#### [Kurze Übung 1]
Benenne im Forumsbeitrag über das Cougar A300 „SATA-Anschlüsse“ in „Stromanschlüsse“ um und gib den Abschnitt von „Ist ja mehr“ bis „Ausweichgerät vorhanden ist.“ so wieder.
#### [Kurze Übung 2]
Führe die Forumsdiskussion über die Mängel am Cougar A300 weiter, wo sie aufhört.

#### [Vorgegebener Text]
⁂
# Cougar A300 Fertigungsmängel



## Kev95 (25. November 2012)

*Cougar A300 Fertigungsmängel*

Hallo,
ich muss zunächst mal sagen, das ich vom A300 nicht all zu viel erwartet habe.
Ist ja mehr ein Low-Cost-Netzteil, aber was mich dann erwartet hat war echt nicht spaßig.

Ich habe einen PC für einen Bekannten zusammengeschraubt, mit besagtem A300-Netzteil.
Nun alles soweit okay, nur die SATA-Anschlüsse, die brechen bei der kleinsten Belastung.
Ich habe sie nicht sonderlich belastet nur ein wenig am Kabel fürs Kabelmanagement.

Gibts dafür ein kleines Statement oder Austauschstecker?
Ich kann das Netzteil nicht einschicken da der PC fürs Arbeiten benötigt wird und kein Ausweichgerät vorhanden ist.

VG,
Kevin


----------



## Compucase (26. November 2012)

*AW: Cougar A300 Fertigungsmängel*

Hallo Kev95,

es ist das erste mal das wir so etwas sehen, da uns ein Fertigungsmangel nicht bekannt ist.
Es sieht sehr danach aus das der Stecker nicht gerade rausgezogen wurde, sondern nach unten hin abgezogen wurde.
In diesem Fall können wir dir nicht weiter helfen.


MfG
René


----------



## Kev95 (26. November 2012)

*AW: Cougar A300 Fertigungsmängel*



Compucase schrieb:


> Es sieht sehr danach aus das der Stecker nicht gerade rausgezogen wurde, sondern nach unten hin abgezogen wurde.
> In diesem Fall können wir dir nicht weiter helfen.


 
Du willst mir also ernsthaft sagen, dass ich den Stecker durch falsche Benutzung abgebrochen habe?
Soll ich mal Bilder davon machen wie dünn das Material gegenüber anderen 300Watt Netzteilen ist?

Mir hier nen Fehler vorzuwerfen finde ich mal ehrlichgesagt eine Frechheit und Beleidigung. 
Nur weil ich eine '95 hinterm Namen stehen habe oder wie?


----------



## Dr Bakterius (26. November 2012)
⁂
#### [Bereitgestellte Angaben]
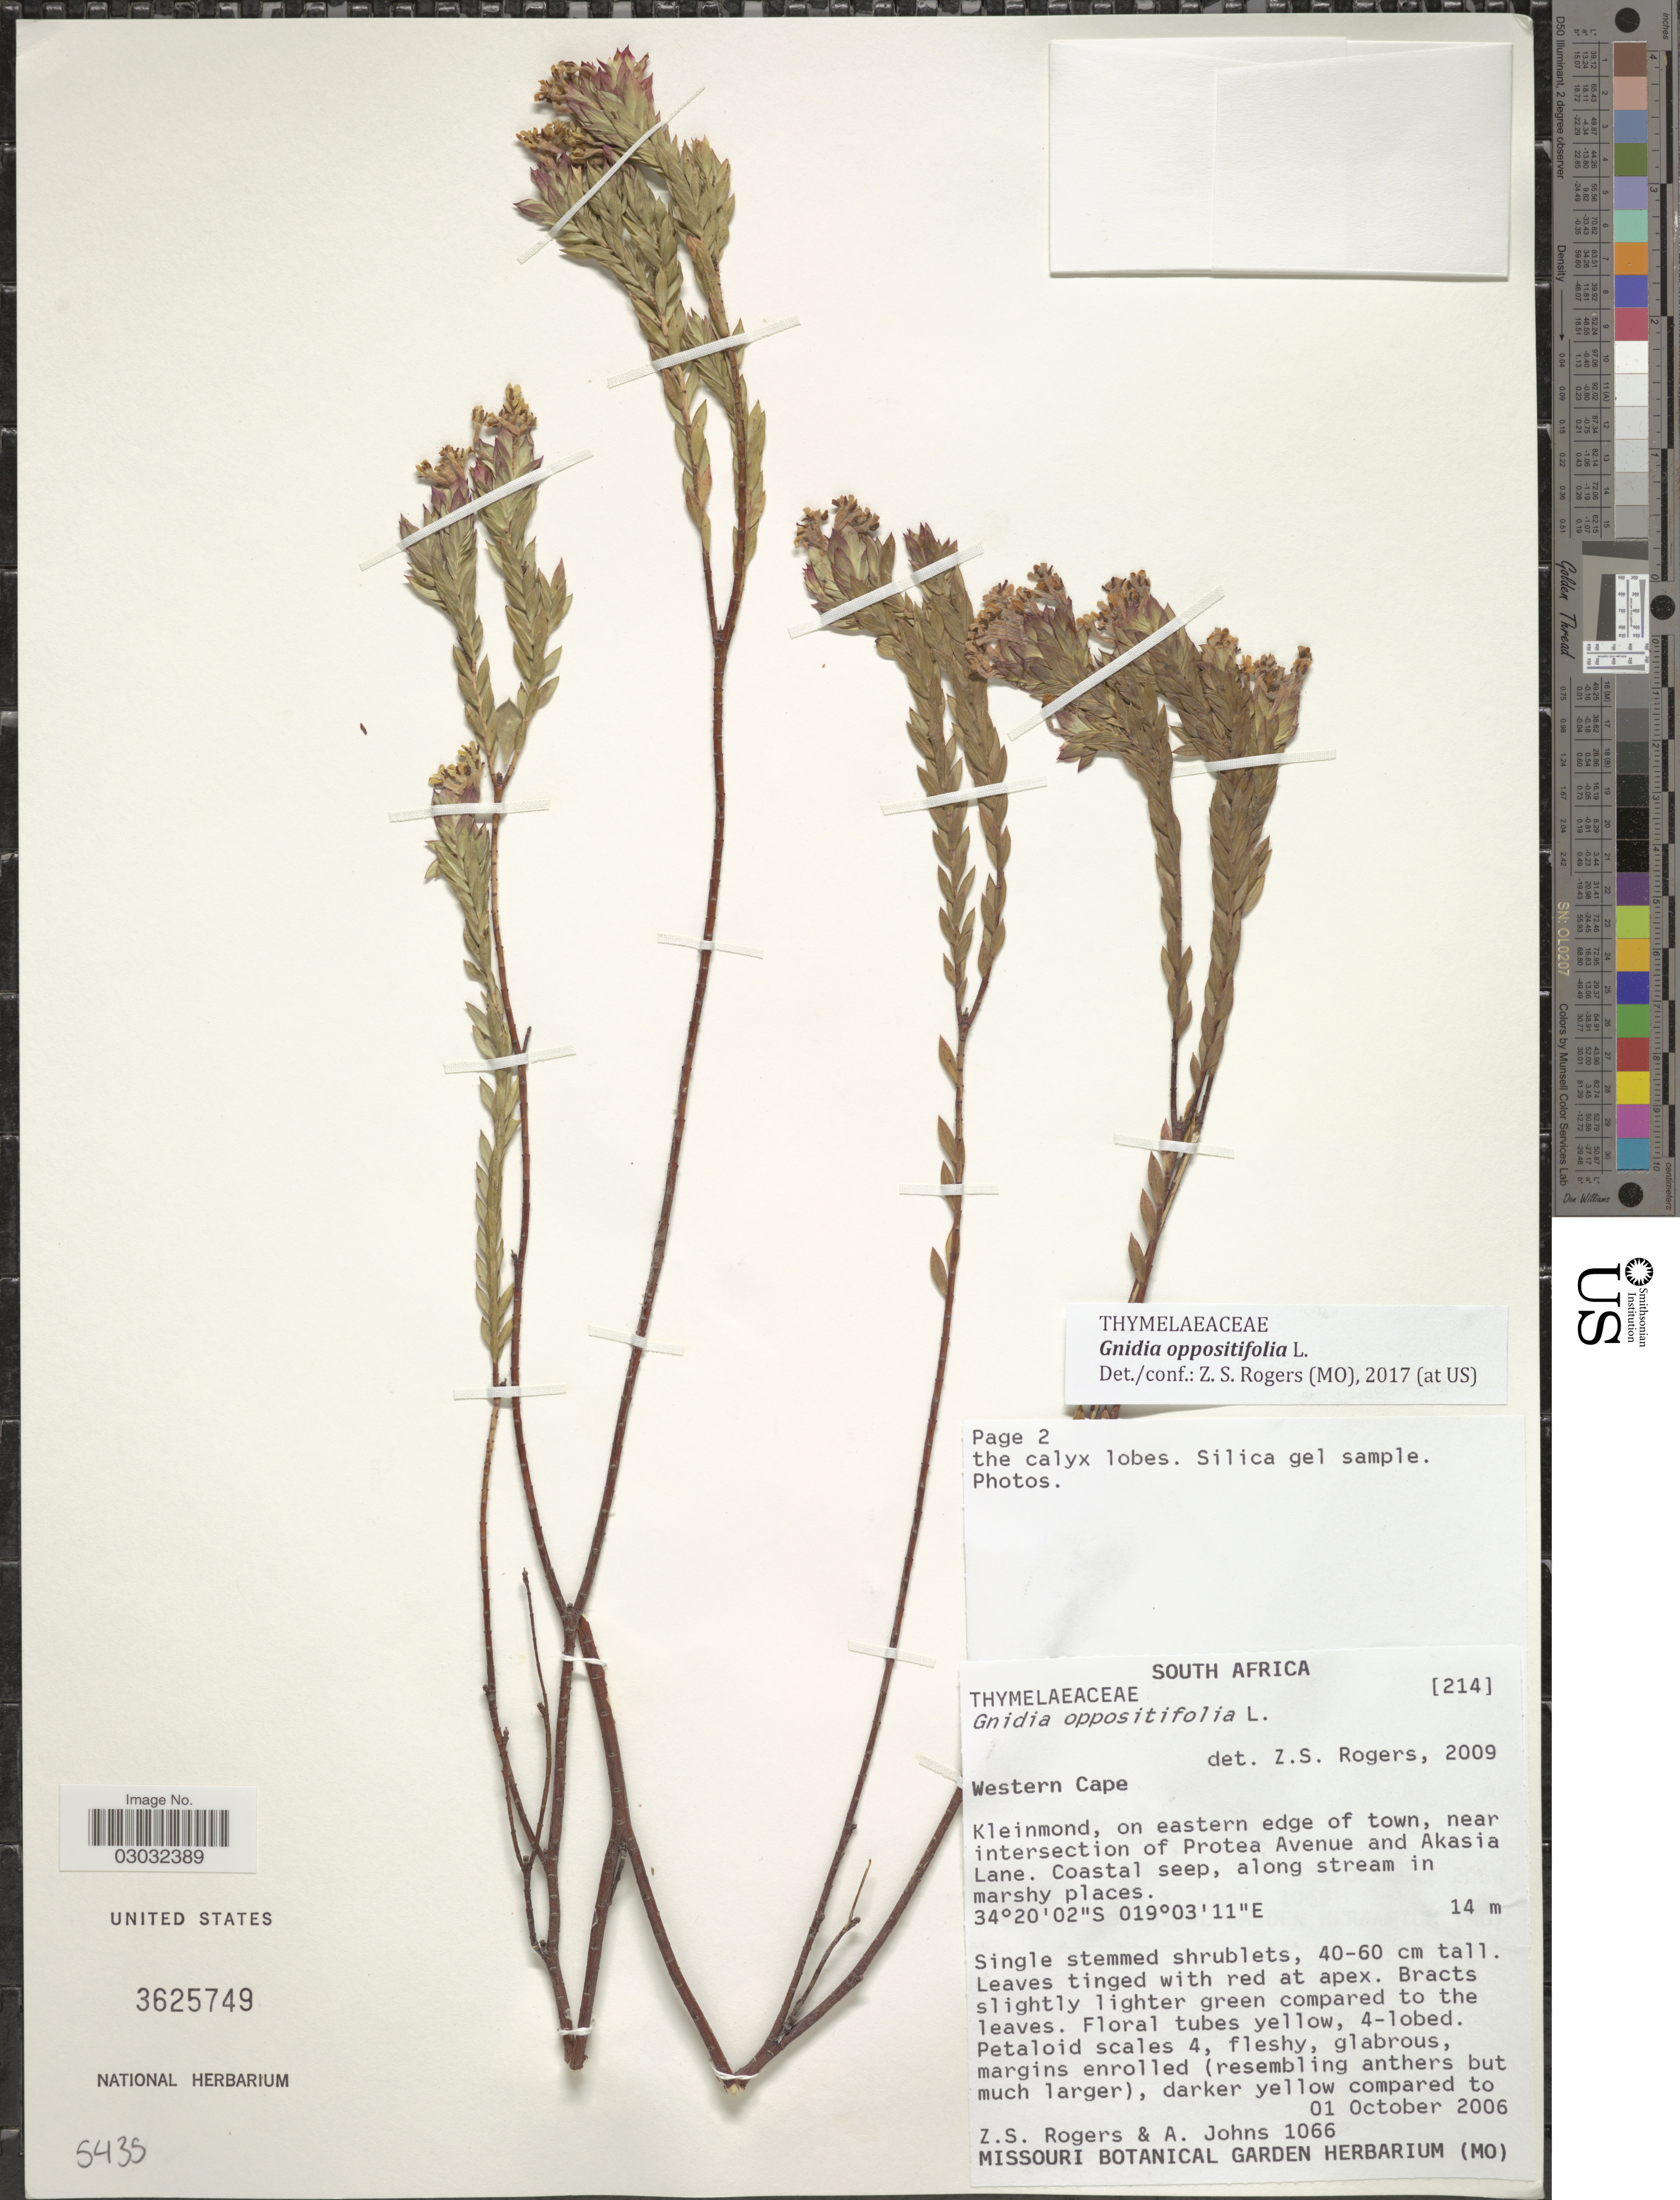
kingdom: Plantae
⁂
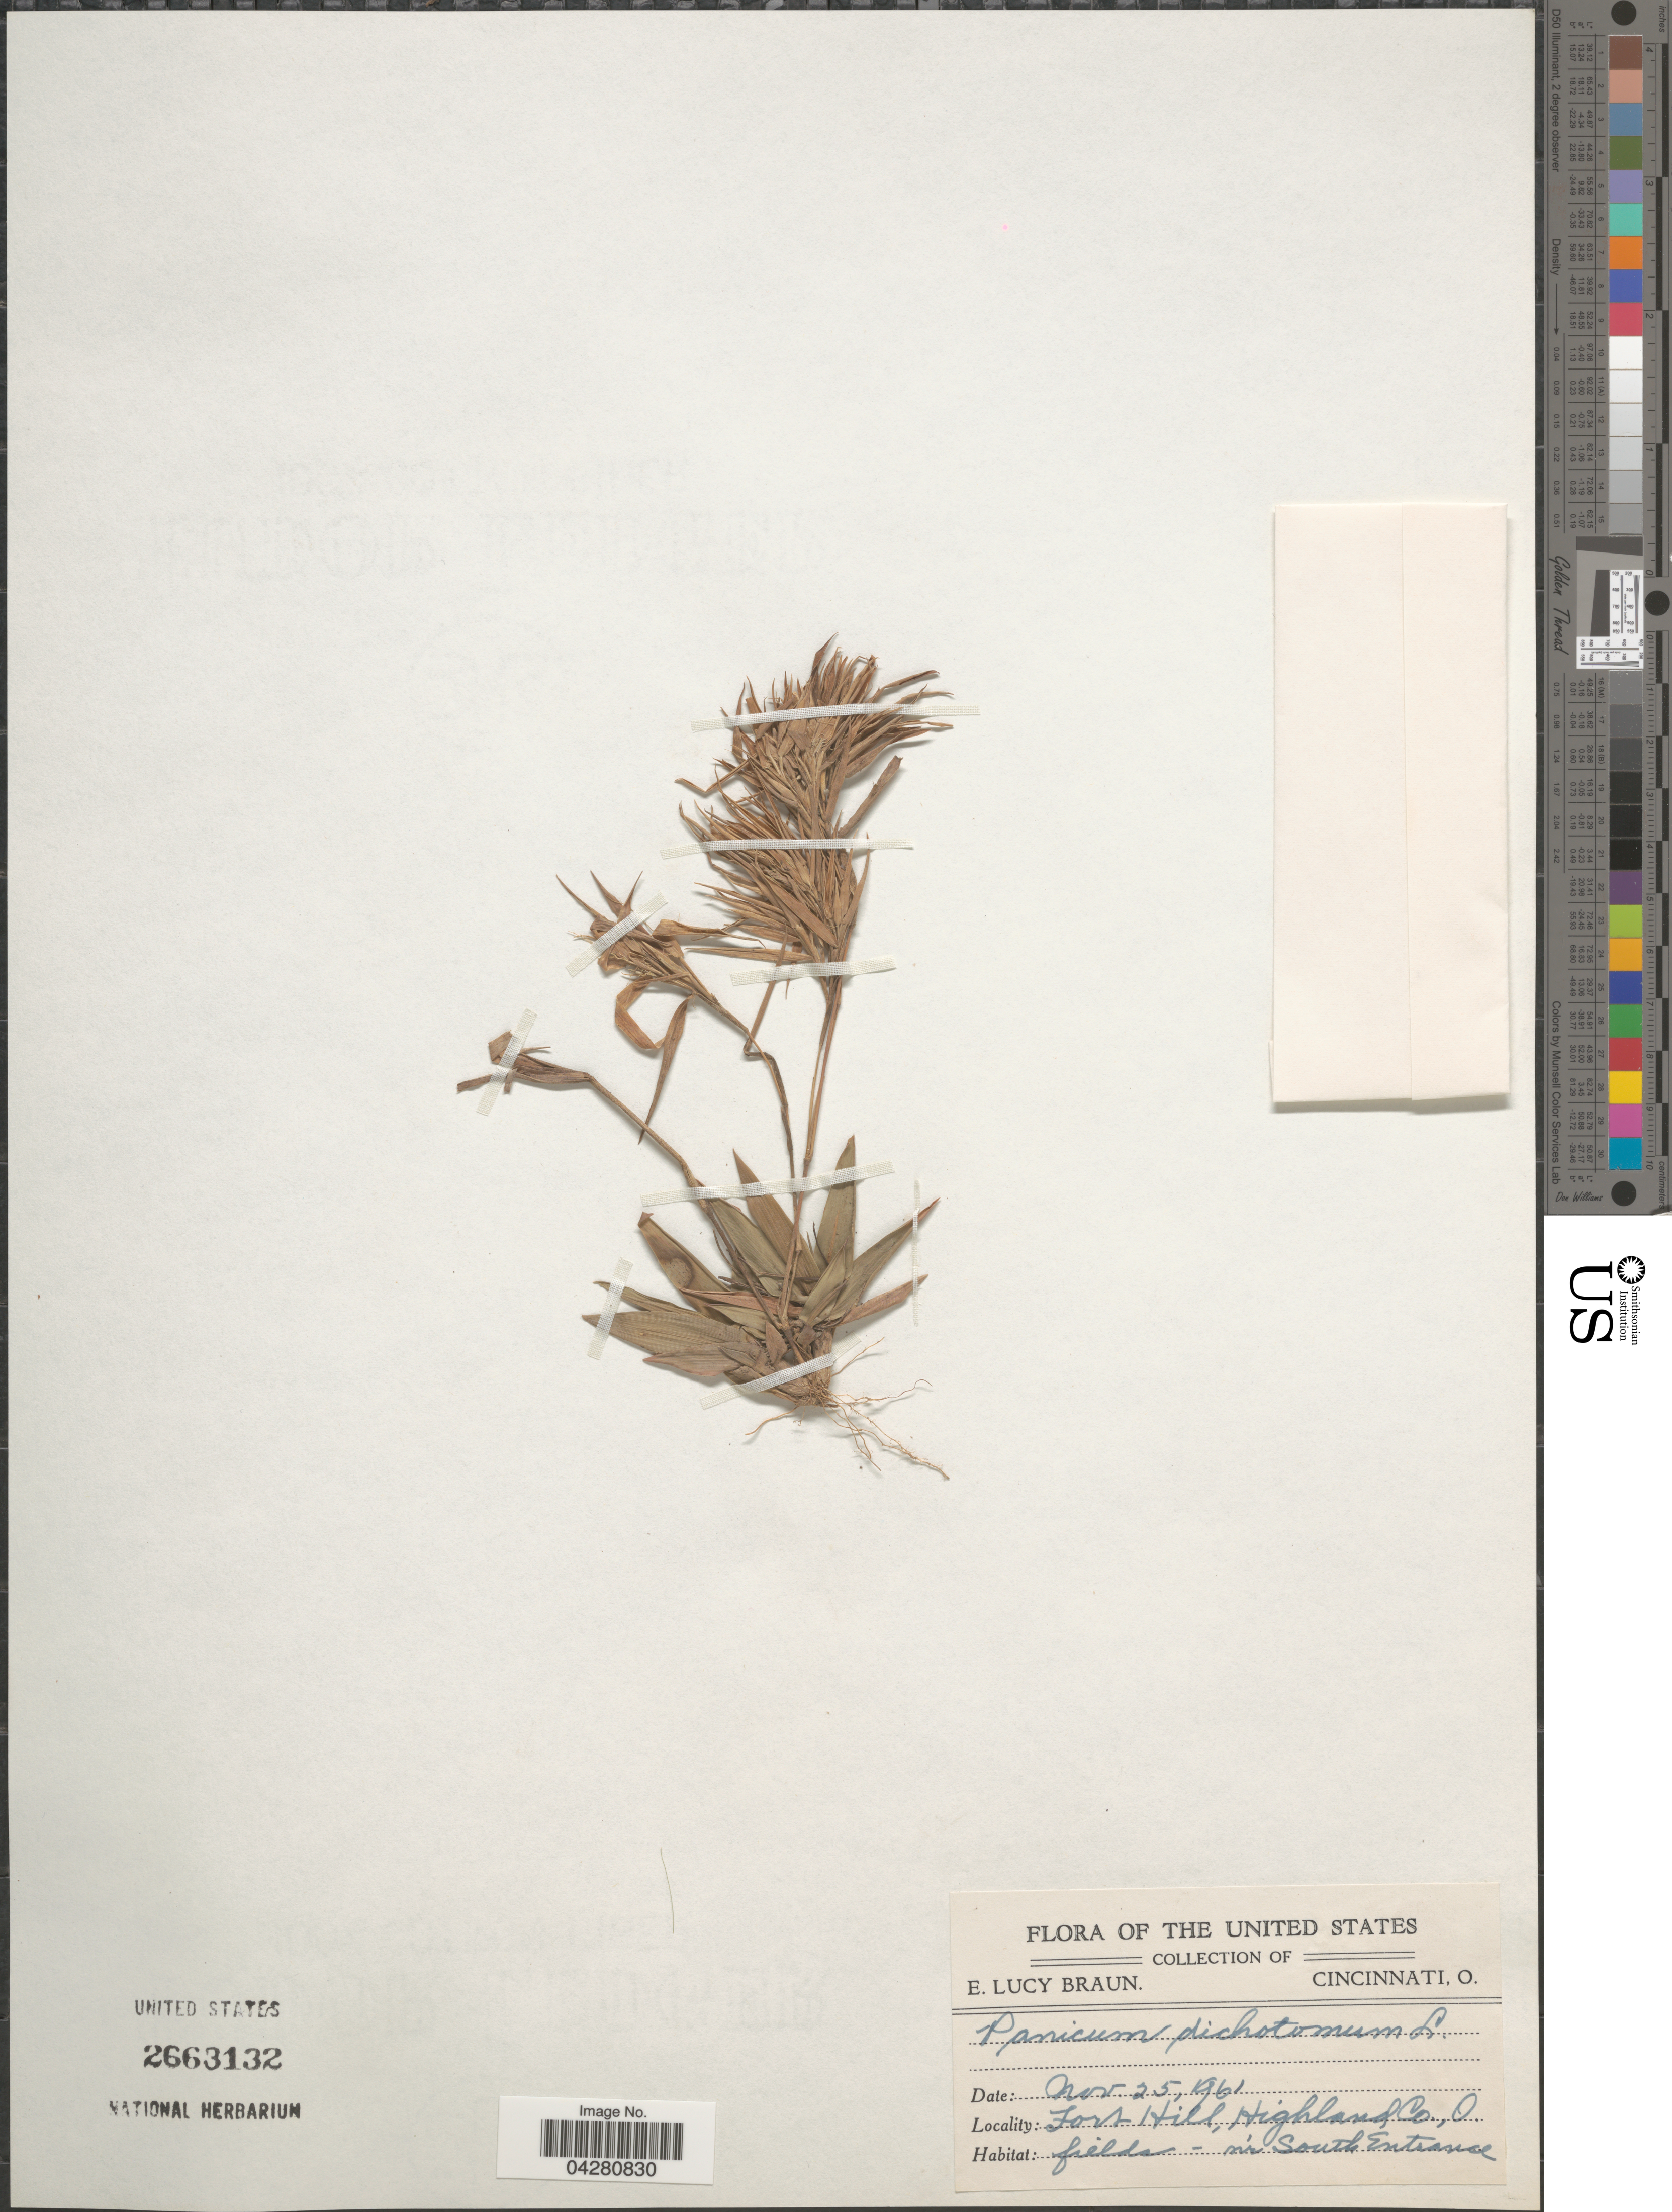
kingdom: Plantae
⁂
#### [Ergebnis der Aufgabe 1]
Ist ja mehr ein Low-Cost-Netzteil, aber was mich dann erwartet hat war echt nicht spaßig.

Ich habe einen PC für einen Bekannten zusammengeschraubt, mit besagtem A300-Netzteil.
Nun alles soweit okay, nur die Stromanschlüsse, die brechen bei der kleinsten Belastung.
Ich habe sie nicht sonderlich belastet nur ein wenig am Kabel fürs Kabelmanagement.

Gibts dafür ein kleines Statement oder Austauschstecker?
Ich kann das Netzteil nicht einschicken da der PC fürs Arbeiten benötigt wird und kein Ausweichgerät vorhanden ist.

#### [Ergebnis der Aufgabe 2]
*AW: Cougar A300 Fertigungsmängel*

Ich selber habe das SX 700 und das A 400 und beide haben schon viele Umbauten ohne Schäden überstanden. Sieht schon sehr seltsam aus


----------



## Kev95 (26. November 2012)

*AW: Cougar A300 Fertigungsmängel*



Dr Bakterius schrieb:


> Ich selber habe das SX 700 und das A 400 und beide haben schon viele Umbauten ohne Schäden überstanden. Sieht schon sehr seltsam aus


Ich hatte auch schon die "größeren" von Cougar verbaut auch das A300 schonmal aber das, dass ich hier hab ist defintiv so nicht okay.


----------



## Dr Bakterius (26. November 2012)

*AW: Cougar A300 Fertigungsmängel*

Ich hatte ja auch schon ca 8 verbaut, ich erwähnte es nur mit dem 400er weil es so ca 30 Umbauten hinter sich hat. Das Bruchbild sieht allerdings wirklich so aus als wäre es arg unter Spannung gewesen. Ist nur meine subjektive Feststellung, und ich werde mich hüten jemanden was zu unterstellen.


----------



## pringles (27. November 2012)

*AW: Cougar A300 Fertigungsmängel*



Kev95 schrieb:


> Mir hier nen Fehler vorzuwerfen finde ich mal ehrlichgesagt eine Frechheit und Beleidigung.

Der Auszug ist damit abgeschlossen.